State weighs proposal to add another layer of safety protocols for schools
The state is examining a bill that would look to add another layer of protection to schools with safety at the forefront of the national conversation.
Alyssa's Law still needs Gov. Kathy Hochul's signature to officially be on the books in New York state. The proposal would require schools to consider adding silent safety alarms that can directly alert law enforcement of an emergency situation.
Assemblyman Ken Zebrowski sponsored Alyssa's Law in the Assembly.
"Nobody thinks this is going to happen in their community but you have to be prepared," says Zebrowski. "God forbid something like this happens. If you can make the response time as quick as possible that means lives saved.

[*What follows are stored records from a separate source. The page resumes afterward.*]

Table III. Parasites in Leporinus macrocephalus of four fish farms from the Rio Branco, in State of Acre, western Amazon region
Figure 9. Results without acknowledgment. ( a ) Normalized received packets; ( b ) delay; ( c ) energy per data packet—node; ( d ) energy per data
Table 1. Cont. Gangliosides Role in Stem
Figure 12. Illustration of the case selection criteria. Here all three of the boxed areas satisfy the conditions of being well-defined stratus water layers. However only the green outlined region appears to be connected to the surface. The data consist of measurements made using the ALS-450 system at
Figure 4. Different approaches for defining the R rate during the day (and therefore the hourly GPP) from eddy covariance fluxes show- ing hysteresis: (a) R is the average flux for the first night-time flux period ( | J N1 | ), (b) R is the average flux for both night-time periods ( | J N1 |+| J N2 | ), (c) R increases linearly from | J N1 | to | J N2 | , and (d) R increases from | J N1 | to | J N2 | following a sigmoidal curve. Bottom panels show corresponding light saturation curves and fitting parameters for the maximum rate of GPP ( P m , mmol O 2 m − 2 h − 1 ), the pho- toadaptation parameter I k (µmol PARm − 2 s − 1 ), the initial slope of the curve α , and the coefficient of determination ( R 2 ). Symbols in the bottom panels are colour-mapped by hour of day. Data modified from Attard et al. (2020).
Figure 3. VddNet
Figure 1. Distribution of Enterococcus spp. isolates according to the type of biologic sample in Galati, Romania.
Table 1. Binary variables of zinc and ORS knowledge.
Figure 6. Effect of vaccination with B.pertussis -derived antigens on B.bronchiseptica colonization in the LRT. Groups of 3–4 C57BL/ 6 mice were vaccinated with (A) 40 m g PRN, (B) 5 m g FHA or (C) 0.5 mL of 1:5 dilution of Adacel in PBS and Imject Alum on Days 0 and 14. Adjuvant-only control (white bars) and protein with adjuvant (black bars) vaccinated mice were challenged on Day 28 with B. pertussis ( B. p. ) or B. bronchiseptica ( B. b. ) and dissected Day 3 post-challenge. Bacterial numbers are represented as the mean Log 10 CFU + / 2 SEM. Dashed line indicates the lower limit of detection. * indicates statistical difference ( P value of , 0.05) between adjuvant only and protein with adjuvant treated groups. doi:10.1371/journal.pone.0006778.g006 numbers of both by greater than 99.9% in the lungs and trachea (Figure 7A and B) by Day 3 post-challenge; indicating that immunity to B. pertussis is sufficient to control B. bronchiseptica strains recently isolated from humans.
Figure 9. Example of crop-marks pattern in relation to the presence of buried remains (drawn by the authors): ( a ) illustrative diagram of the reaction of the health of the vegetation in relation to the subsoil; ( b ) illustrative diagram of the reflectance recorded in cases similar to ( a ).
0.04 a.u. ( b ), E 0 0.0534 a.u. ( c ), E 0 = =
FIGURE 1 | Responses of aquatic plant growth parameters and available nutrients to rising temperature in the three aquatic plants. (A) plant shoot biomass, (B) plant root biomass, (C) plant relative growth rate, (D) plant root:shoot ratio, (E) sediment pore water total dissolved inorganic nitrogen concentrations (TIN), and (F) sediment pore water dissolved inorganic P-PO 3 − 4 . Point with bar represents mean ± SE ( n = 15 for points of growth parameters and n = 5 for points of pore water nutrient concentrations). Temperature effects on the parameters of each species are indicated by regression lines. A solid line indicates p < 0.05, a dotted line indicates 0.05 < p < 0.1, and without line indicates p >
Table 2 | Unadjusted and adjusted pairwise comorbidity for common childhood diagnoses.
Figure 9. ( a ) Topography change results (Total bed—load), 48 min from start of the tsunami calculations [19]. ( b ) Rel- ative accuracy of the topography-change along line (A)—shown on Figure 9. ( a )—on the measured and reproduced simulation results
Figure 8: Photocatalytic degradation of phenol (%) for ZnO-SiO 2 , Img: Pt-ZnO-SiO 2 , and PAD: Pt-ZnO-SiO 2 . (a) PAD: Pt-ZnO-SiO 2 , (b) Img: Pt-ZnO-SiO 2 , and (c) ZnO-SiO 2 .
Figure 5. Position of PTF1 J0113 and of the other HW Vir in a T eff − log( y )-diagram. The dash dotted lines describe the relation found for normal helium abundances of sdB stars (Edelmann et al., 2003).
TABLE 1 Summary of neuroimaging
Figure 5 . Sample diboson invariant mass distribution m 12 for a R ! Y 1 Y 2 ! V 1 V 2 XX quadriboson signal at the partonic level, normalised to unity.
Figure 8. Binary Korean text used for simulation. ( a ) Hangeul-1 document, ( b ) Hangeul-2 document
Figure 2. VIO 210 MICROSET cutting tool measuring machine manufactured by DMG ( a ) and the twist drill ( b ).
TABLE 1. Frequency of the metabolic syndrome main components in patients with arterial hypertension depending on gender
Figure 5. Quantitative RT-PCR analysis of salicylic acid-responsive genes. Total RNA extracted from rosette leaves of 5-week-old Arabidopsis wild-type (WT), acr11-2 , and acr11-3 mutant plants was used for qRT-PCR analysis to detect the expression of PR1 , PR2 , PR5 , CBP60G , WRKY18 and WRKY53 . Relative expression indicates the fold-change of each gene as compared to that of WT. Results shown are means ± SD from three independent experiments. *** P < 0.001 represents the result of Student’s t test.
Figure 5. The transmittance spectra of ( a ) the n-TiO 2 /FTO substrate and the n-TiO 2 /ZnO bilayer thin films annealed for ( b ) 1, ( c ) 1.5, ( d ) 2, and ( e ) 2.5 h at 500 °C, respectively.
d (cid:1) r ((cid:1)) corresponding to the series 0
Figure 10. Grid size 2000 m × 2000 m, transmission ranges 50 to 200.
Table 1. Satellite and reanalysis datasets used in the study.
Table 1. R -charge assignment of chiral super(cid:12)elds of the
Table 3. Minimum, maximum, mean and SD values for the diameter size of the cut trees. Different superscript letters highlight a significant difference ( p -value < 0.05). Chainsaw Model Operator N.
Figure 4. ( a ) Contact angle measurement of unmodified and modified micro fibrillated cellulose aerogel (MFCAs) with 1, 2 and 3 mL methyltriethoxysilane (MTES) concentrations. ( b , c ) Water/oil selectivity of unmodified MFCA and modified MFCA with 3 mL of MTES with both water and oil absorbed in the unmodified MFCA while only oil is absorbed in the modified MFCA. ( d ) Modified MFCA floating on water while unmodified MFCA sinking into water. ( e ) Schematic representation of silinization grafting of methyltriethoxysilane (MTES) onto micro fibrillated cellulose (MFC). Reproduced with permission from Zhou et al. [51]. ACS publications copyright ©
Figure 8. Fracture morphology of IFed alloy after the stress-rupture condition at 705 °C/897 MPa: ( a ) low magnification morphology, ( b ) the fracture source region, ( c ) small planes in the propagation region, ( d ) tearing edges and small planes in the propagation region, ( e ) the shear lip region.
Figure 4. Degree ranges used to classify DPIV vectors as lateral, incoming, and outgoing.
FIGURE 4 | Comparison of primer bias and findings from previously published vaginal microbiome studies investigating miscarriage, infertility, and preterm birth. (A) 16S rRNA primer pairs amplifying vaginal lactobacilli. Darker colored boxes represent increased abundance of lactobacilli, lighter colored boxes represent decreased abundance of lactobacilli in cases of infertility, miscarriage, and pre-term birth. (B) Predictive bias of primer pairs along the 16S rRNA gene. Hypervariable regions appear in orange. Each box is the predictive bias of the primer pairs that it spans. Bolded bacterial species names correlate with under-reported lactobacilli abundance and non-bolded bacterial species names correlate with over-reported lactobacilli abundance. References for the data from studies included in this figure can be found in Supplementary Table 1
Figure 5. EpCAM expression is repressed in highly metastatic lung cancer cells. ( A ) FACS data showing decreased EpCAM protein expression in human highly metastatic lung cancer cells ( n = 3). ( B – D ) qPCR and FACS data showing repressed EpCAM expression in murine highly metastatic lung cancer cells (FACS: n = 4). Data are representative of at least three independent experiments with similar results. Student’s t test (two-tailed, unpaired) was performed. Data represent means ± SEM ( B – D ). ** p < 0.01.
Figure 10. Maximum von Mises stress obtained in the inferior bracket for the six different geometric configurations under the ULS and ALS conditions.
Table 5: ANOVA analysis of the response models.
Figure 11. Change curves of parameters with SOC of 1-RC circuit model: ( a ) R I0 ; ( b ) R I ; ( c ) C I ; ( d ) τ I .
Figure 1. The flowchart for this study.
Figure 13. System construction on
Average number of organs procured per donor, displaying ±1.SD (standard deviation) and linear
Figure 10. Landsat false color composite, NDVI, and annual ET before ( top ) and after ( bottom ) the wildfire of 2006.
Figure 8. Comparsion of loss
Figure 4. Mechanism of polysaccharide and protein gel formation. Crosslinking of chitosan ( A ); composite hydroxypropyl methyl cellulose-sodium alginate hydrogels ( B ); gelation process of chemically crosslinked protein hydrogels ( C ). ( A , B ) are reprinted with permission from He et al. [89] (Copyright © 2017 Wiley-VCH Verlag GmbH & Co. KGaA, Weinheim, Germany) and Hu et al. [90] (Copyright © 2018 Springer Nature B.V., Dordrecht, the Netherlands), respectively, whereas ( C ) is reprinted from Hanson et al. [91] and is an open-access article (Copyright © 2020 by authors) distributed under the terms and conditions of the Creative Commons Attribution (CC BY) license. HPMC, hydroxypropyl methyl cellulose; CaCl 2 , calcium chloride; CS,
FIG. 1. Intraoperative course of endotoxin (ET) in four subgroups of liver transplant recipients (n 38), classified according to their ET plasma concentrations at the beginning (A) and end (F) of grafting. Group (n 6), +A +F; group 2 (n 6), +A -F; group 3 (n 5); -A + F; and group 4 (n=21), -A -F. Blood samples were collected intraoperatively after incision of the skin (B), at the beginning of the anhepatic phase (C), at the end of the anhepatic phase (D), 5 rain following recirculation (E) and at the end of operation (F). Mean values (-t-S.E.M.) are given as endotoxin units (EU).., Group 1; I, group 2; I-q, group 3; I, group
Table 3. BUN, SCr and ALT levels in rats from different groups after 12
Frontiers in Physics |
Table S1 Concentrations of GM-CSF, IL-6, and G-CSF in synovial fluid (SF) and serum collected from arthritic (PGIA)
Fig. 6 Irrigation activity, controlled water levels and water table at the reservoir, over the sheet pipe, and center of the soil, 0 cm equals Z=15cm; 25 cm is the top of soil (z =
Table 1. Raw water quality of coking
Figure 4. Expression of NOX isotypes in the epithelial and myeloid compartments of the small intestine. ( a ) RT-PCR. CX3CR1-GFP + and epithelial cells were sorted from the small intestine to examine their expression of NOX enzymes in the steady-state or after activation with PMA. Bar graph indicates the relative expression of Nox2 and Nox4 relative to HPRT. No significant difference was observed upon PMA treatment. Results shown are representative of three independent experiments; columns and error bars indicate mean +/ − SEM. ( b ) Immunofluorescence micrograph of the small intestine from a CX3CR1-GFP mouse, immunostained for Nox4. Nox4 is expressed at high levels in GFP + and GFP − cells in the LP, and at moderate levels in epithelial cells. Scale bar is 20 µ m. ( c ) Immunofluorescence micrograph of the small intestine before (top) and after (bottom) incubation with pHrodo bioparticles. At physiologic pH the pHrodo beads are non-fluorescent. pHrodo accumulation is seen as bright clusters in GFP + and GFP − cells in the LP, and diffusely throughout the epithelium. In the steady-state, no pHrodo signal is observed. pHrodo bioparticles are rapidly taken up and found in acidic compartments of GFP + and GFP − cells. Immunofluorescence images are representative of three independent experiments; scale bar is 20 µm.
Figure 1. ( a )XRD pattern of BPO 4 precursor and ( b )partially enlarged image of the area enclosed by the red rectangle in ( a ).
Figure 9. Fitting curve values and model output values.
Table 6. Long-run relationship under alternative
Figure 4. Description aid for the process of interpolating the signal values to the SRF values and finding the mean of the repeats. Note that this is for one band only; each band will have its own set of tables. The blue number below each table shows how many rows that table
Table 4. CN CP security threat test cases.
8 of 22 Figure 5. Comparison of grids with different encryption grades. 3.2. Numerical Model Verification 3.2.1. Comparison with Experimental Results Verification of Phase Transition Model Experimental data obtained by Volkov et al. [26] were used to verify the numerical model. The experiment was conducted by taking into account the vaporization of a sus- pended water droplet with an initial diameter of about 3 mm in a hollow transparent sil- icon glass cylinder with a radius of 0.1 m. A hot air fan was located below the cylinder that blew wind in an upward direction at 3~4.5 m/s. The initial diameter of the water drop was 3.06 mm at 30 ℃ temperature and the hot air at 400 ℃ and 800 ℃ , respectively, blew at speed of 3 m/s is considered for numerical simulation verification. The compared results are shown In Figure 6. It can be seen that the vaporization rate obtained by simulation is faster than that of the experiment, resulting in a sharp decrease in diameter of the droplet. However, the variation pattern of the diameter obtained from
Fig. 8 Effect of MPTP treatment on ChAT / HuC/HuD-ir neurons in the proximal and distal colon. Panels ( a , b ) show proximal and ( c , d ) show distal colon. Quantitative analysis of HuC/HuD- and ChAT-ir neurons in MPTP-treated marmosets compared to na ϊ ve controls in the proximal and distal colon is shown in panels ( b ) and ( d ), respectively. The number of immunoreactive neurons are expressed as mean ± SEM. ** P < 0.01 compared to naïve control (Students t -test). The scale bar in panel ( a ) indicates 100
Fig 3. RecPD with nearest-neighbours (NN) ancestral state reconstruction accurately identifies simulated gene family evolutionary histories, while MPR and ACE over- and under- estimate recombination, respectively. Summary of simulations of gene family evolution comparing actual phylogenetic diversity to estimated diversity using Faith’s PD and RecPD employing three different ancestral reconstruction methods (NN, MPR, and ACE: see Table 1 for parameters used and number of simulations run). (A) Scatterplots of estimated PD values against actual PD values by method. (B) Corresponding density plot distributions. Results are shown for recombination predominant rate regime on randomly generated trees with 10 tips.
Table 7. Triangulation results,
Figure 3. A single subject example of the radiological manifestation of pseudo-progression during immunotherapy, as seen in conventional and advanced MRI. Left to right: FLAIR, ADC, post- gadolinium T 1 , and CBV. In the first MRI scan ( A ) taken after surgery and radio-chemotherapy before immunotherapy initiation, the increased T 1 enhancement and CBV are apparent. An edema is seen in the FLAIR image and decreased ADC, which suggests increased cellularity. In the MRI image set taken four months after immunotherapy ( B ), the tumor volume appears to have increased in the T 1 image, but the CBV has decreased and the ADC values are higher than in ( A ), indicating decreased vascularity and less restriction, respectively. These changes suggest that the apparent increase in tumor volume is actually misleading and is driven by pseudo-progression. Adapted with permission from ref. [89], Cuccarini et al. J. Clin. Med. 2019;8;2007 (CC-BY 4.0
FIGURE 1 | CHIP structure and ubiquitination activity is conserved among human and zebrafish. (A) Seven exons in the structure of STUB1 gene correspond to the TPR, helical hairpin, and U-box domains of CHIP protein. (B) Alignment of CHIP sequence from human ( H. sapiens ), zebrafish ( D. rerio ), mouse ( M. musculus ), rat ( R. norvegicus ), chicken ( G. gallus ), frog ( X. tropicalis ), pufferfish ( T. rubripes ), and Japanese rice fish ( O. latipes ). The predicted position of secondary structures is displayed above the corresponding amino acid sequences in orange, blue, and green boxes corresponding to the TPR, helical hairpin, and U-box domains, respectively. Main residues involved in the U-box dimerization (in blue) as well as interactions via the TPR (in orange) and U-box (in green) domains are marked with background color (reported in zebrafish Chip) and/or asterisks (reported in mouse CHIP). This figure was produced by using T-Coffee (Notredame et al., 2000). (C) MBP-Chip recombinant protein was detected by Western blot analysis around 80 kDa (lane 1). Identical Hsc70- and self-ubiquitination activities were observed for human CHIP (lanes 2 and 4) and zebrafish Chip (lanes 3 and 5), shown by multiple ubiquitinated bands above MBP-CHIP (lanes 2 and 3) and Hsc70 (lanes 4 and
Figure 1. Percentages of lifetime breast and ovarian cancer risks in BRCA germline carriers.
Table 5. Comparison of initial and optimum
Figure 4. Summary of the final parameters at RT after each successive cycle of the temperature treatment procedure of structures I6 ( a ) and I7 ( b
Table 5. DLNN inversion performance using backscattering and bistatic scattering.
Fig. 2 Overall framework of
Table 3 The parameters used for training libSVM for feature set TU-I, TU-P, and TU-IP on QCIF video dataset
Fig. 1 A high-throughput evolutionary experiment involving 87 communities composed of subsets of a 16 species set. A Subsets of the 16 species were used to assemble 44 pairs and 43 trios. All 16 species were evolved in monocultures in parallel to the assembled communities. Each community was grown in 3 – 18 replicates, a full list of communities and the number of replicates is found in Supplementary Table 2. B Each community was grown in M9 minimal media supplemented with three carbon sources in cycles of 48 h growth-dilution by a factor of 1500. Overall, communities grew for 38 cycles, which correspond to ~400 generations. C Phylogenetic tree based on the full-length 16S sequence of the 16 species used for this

And that's hopefully what this will do."
New Jersey and Florida already enacted Alyssa's Law.
News 12 spoke to the owner of SaferWatch, a mobile app that's already equipped teachers and staff in about half of Florida's schools. The tech company says it has prevented about a dozen school shooting incidents in a year and helped in numerous other situations.
"We have had everything from a person come on campus who was armed, and the police were looking for him and they pressed the panic button, to even a medical emergency," says Geno Roefaro, CEO of SaferWatch.
Alyssa's law is named after Alyssa Alhadeff, one of the 17 people killed in the 2018 Parkland shooting. Alhadeff has family in Rockland County who have been advocating for the legislation to pass.